PROVIDED MATERIAL Start Marker

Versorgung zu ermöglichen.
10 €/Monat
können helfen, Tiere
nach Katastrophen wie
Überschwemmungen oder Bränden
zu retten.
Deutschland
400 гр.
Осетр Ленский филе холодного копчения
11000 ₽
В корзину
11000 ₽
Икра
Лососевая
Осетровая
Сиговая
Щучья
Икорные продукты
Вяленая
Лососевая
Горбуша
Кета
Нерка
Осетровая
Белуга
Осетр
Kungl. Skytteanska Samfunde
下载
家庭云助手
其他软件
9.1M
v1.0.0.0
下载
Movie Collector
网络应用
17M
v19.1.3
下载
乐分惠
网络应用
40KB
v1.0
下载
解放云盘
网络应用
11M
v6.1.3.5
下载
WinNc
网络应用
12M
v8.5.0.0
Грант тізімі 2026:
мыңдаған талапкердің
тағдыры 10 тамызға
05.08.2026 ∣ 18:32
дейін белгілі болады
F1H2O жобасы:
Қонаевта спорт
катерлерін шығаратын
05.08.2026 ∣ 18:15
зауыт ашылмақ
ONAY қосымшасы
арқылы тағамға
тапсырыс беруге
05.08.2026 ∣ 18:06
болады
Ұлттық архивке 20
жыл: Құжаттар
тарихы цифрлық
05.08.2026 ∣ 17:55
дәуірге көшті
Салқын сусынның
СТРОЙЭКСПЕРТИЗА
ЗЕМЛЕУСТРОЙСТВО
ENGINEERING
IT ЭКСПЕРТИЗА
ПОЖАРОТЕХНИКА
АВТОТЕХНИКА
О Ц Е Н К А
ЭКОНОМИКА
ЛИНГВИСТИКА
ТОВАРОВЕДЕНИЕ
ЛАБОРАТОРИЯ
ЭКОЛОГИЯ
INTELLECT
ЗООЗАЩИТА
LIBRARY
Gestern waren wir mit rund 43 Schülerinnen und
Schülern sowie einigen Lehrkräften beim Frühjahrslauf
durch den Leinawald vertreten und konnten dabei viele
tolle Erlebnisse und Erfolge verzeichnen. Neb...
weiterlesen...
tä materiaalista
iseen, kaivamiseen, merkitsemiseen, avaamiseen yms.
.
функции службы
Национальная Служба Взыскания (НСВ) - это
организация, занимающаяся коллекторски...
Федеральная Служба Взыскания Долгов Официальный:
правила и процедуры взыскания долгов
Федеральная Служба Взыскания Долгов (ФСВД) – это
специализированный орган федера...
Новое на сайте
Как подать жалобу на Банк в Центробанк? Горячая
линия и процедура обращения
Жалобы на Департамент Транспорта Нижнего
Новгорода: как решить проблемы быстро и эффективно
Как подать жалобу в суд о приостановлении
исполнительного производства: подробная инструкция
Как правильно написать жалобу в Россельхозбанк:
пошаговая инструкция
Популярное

PROVIDED MATERIAL End Marker

• _ABOUT THIS TASK_
The records above must be repeated exactly, in their entirety.

• _ANSWER TO THE EXERCISE_
Versorgung zu ermöglichen.
10 €/Monat
können helfen, Tiere
nach Katastrophen wie
Überschwemmungen oder Bränden
zu retten.
Deutschland
400 гр.
Осетр Ленский филе холодного копчения
11000 ₽
В корзину
11000 ₽
Икра
Лососевая
Осетровая
Сиговая
Щучья
Икорные продукты
Вяленая
Лососевая
Горбуша
Кета
Нерка
Осетровая
Белуга
Осетр
Kungl. Skytteanska Samfunde
下载
家庭云助手
其他软件
9.1M
v1.0.0.0
下载
Movie Collector
网络应用
17M
v19.1.3
下载
乐分惠
网络应用
40KB
v1.0
下载
解放云盘
网络应用
11M
v6.1.3.5
下载
WinNc
网络应用
12M
v8.5.0.0
Грант тізімі 2026:
мыңдаған талапкердің
тағдыры 10 тамызға
05.08.2026 ∣ 18:32
дейін белгілі болады
F1H2O жобасы:
Қонаевта спорт
катерлерін шығаратын
05.08.2026 ∣ 18:15
зауыт ашылмақ
ONAY қосымшасы
арқылы тағамға
тапсырыс беруге
05.08.2026 ∣ 18:06
болады
Ұлттық архивке 20
жыл: Құжаттар
тарихы цифрлық
05.08.2026 ∣ 17:55
дәуірге көшті
Салқын сусынның
СТРОЙЭКСПЕРТИЗА
ЗЕМЛЕУСТРОЙСТВО
ENGINEERING
IT ЭКСПЕРТИЗА
ПОЖАРОТЕХНИКА
АВТОТЕХНИКА
О Ц Е Н К А
ЭКОНОМИКА
ЛИНГВИСТИКА
ТОВАРОВЕДЕНИЕ
ЛАБОРАТОРИЯ
ЭКОЛОГИЯ
INTELLECT
ЗООЗАЩИТА
LIBRARY
Gestern waren wir mit rund 43 Schülerinnen und
Schülern sowie einigen Lehrkräften beim Frühjahrslauf
durch den Leinawald vertreten und konnten dabei viele
tolle Erlebnisse und Erfolge verzeichnen. Neb...
weiterlesen...
tä materiaalista
iseen, kaivamiseen, merkitsemiseen, avaamiseen yms.
.
функции службы
Национальная Служба Взыскания (НСВ) - это
организация, занимающаяся коллекторски...
Федеральная Служба Взыскания Долгов Официальный:
правила и процедуры взыскания долгов
Федеральная Служба Взыскания Долгов (ФСВД) – это
специализированный орган федера...
Новое на сайте
Как подать жалобу на Банк в Центробанк? Горячая
линия и процедура обращения
Жалобы на Департамент Транспорта Нижнего
Новгорода: как решить проблемы быстро и эффективно
Как подать жалобу в суд о приостановлении
исполнительного производства: подробная инструкция
Как правильно написать жалобу в Россельхозбанк:
пошаговая инструкция
Популярное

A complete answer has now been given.